What is required —
Copy the data exactly. Images are the one exception.

(Web document revisions)
'''

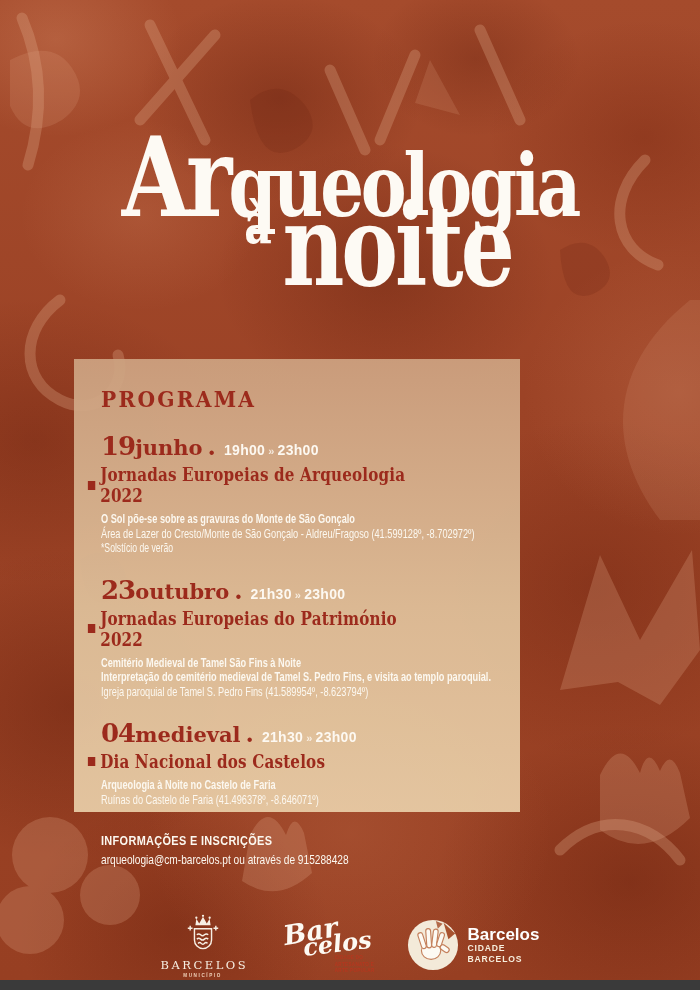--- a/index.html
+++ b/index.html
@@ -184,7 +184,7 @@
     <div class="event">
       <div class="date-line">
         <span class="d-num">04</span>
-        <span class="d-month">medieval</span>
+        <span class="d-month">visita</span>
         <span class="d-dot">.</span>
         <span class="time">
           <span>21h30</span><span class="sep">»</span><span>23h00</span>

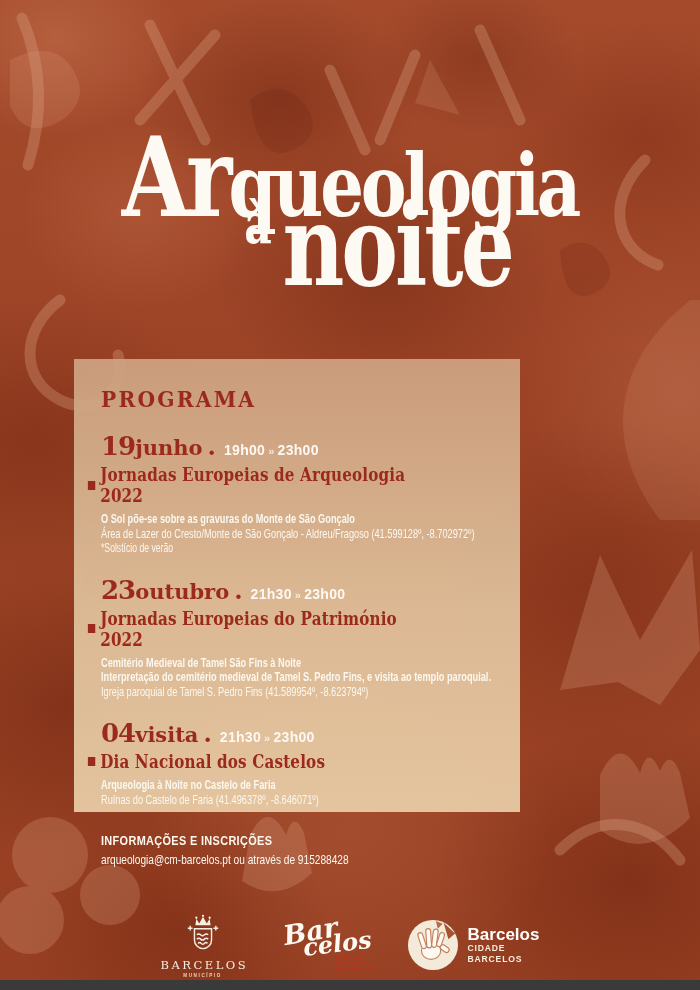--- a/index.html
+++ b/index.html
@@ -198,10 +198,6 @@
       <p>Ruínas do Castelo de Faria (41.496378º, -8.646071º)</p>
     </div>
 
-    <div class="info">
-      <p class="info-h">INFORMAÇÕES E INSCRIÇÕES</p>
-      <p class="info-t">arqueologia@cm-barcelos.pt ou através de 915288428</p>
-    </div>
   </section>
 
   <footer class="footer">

'''

Answer box —
--- a/index.html
+++ b/index.html
@@ -184,7 +184,7 @@
     <div class="event">
       <div class="date-line">
         <span class="d-num">04</span>
-        <span class="d-month">medieval</span>
+        <span class="d-month">visita</span>
         <span class="d-dot">.</span>
         <span class="time">
           <span>21h30</span><span class="sep">»</span><span>23h00</span>

--- a/index.html
+++ b/index.html
@@ -198,10 +198,6 @@
       <p>Ruínas do Castelo de Faria (41.496378º, -8.646071º)</p>
     </div>
 
-    <div class="info">
-      <p class="info-h">INFORMAÇÕES E INSCRIÇÕES</p>
-      <p class="info-t">arqueologia@cm-barcelos.pt ou através de 915288428</p>
-    </div>
   </section>
 
   <footer class="footer">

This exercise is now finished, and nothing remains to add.